Legendary Japanese theater director Tadashi Suzuki, 78, is at the foot of the Simatai section of the Great Wall to share the secrets of his acting technique

Spines upright, arms held slightly apart from the torsos, and eyes gazing into the distance, 22 men in black T-shirts, shorts and white socks line up to march on a stage in circles, stomping hard on the ground to Japanese music.

Three meters away from the performers, a gray-haired man wearing black from the neck down, with the exception of white socks, watches from a red chair.

As soon as the music hits its last note, the man gets up from his chair and bellows to the performers in Japanese: "Fall naturally!" And this is followed by the thump of 22 human bodies hitting the ground simultaneously.

The gray-haired man is 78-year-old theater director Tadashi Suzuki, and the solemn performers are trainees at the 2018 Suzuki Method Actor Training Camp, which opened on April 10 at the Great Wall Theater at Beijing WTown, a holiday resort at the foot of the Simatai section of the Great Wall.

The 33 trainees at the camp, which ran through April 23, learned the Suzuki method of Actor Training, a technique that is taught in schools and theaters throughout the world, including at The Juilliard School in New York, the Moscow Art Theater and the Royal Shakespeare Company in the United Kingdom.

The Beijing camp was first held in 2016, and this is the third one that Suzuki and members of his theater company, the Suzuki Company of Toga, or SCOT, has taught at the Great Wall Theater. And it is the only Suzuki Method training program in the world supervised by the man himself, instead of his students.

"I come here because I'm happy to be in China," says Suzuki with a smile.

"And I'll come here for as many years as I can."

Suzuki says his love for the Great Wall Theater is the reason for supervising the actor training camps in China.

He says the theater, an open-air venue with 2,700 seats and two indoor rehearsal rooms, makes for a great teaching environment. Also, unlike the schools and theaters where he used to teach in other countries, the Great Wall Theater doesn't close as long as he is there, and he can use the space whenever and however he wants.

== Data segment ==
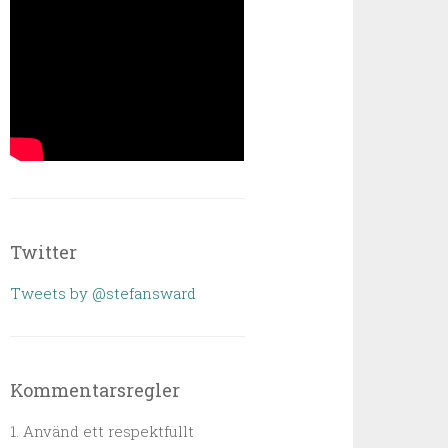
Twitter
Tweets by @stefansward
Kommentarsregler
1. Använd ett respektfullt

== Task statement ==
From the Tadashi Suzuki article, reproduce the passage that begins with the words "Legendary Japanese theater" and ends after "to Japanese music.".

== Exercise solution ==
Legendary Japanese theater director Tadashi Suzuki, 78, is at the foot of the Simatai section of the Great Wall to share the secrets of his acting technique

Spines upright, arms held slightly apart from the torsos, and eyes gazing into the distance, 22 men in black T-shirts, shorts and white socks line up to march on a stage in circles, stomping hard on the ground to Japanese music.